**FRAGMENTO SELECCIONADO**.
· · · · · · ·

Yo iba ensimismado leyendo un libro y el primer bote me cogió, como a la tripulación y al resto del pasaje, por sorpresa.

Durante varios segundos tuve la sensación de caer al vacío hasta que algo me frenó. Tras el susto, levanté la vista y vi a los asistentes de cabina, sonrientes y sin perder la compostura, tranquilizando a los pasajeros.

Sé detectar una sonrisa forzada (cuando es auténtica, los músculos orbiculares se contraen involuntariamente), y aquellas no lo eran.

Alguien me dijo después que, debido a los cambios de presión, las turbulencias en este trayecto son habituales y no revisten ningún peligro. Aunque en ocasiones son tan repentinas y de tal brusquedad que algunos pasajeros han resultado heridos.

No fue el caso, así que tras advertir que el personal reanudaba sus quehaceres con absoluta calma y sin ninguna muestra visible de nerviosismo, aunque el avión seguía brincando, volví a concentrarme en el libro.

· · · · · · ·

**PREGUNTAS PARA RESPONDER**.
**1)** Resume en dos oraciones el fragmento sobre las turbulencias durante el vuelo.
**2)** Prosigue el relato de las turbulencias durante el vuelo a partir de su última oración.

· · · · · · ·

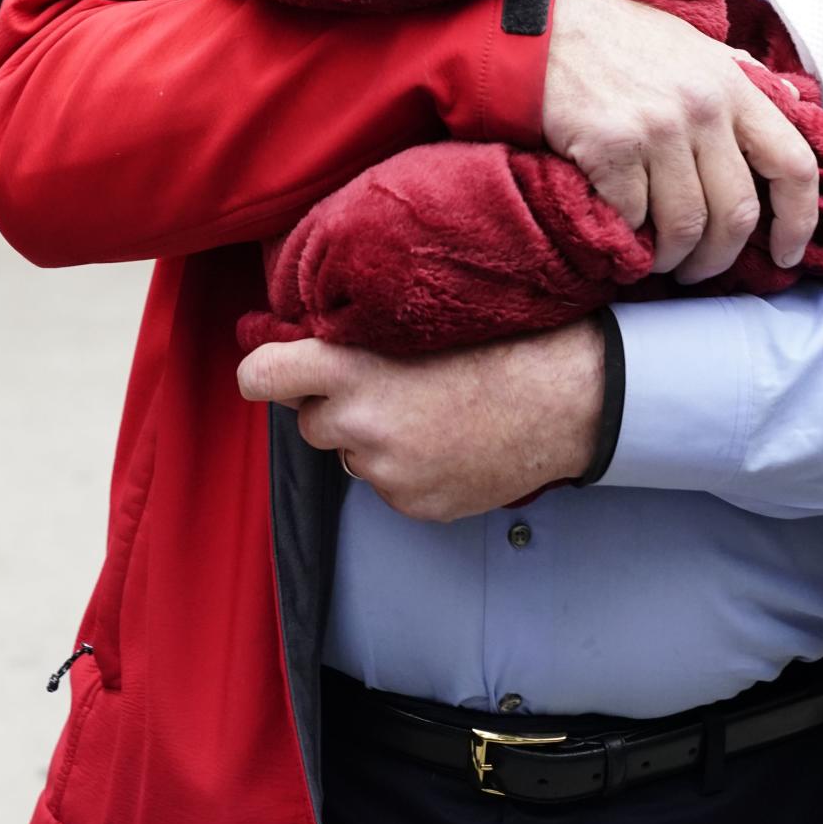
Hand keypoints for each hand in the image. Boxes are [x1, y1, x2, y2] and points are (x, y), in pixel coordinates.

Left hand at [237, 322, 603, 520]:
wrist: (561, 397)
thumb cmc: (495, 342)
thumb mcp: (415, 319)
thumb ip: (355, 336)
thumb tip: (306, 338)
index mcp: (351, 367)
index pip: (261, 377)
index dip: (264, 373)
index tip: (270, 372)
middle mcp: (358, 424)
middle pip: (309, 421)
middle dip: (335, 407)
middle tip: (385, 386)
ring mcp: (385, 472)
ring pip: (352, 455)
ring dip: (374, 440)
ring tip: (430, 413)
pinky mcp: (413, 504)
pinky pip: (390, 485)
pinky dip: (409, 469)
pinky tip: (448, 443)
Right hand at [541, 0, 818, 282]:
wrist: (543, 26)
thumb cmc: (616, 37)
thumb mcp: (692, 45)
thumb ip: (743, 75)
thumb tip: (793, 101)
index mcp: (732, 86)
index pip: (794, 164)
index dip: (798, 222)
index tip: (786, 253)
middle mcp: (702, 109)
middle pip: (737, 212)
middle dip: (720, 257)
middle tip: (700, 269)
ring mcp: (657, 129)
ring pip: (685, 226)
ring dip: (673, 257)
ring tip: (658, 257)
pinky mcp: (610, 146)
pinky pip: (633, 217)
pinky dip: (629, 235)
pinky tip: (621, 229)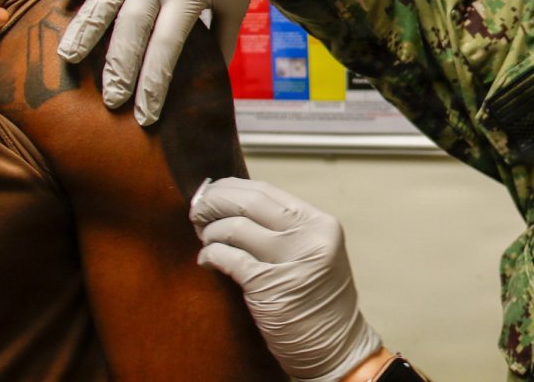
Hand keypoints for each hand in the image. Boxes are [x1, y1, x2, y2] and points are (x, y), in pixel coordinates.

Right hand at [50, 0, 286, 125]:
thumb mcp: (237, 0)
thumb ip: (223, 39)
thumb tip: (214, 82)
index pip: (168, 43)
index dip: (155, 81)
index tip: (145, 115)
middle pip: (134, 23)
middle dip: (121, 64)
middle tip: (109, 100)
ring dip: (87, 26)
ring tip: (68, 58)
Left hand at [190, 178, 381, 381]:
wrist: (337, 346)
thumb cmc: (319, 301)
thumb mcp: (313, 253)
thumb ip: (283, 229)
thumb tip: (232, 206)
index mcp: (320, 223)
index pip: (267, 191)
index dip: (232, 187)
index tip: (212, 191)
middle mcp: (309, 237)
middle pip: (250, 202)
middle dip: (215, 201)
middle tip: (197, 209)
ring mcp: (291, 261)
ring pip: (235, 228)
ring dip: (210, 232)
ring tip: (205, 240)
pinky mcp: (269, 287)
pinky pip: (228, 258)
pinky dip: (210, 256)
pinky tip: (207, 261)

· · · · · · ·

**RESPUESTAS ESPERADAS**.
**1)** Mientras leía un libro, quien narra fue tomado por sorpresa por el primer bote del avión, igual que la tripulación y el resto del pasaje, y percibió que las sonrisas con que los asistentes de cabina tranquilizaban a los pasajeros no eran auténticas. Después le dijeron que en ese trayecto las turbulencias son habituales y no revisten peligro, aunque a veces han herido a algunos pasajeros, y al ver que el personal seguía con sus quehaceres con calma pese a que el avión seguía brincando, volvió a concentrarse en el libro.

**2)**
Si no se inmutan ni se preocupan, pensé, yo tampoco.

Con el personal sanitario me ocurre algo parecido que con el aéreo. Siempre tiendo a pensar que estoy en buenas manos, y lo hago, claro, por pura necesidad. O sea, porque no tengo otro remedio.

En un avión o en un hospital mi vida depende de los pilotos y los médicos.

Yo poco puedo hacer en una situación complicada. Así que me entrego a ellos mansamente, doy por bueno y acato todo lo que me dicen y ni siquiera rechisto cuando las enfermeras me obligan a poner esas ridículas batas que dejan el culo al aire.

Si me dicen que debo vacunarme contra la Covid-19, voy corriendo al vacunódromo. Y eso hice, no fuese a ser que perdiese la vez.

Estuve más de una hora haciendo cola pacientemente hasta que llegó mi turno. Una hora que, en mi caso y en el de muchos con los que compartí espera, quizá suponga una prórroga de veinte o treinta años, algo nada desdeñable para nadie, creo yo.

Me inyectaron la vacuna de AstraZeneca, que tantos temores despierta. A mí, como queda claro, no me provoca ninguno.

Creo que los beneficios de la vacuna son infinitos frente a los riesgos o las reacciones adversas que puede conllevar, que, en cualquier caso, resarcen el peligro de no ponerla.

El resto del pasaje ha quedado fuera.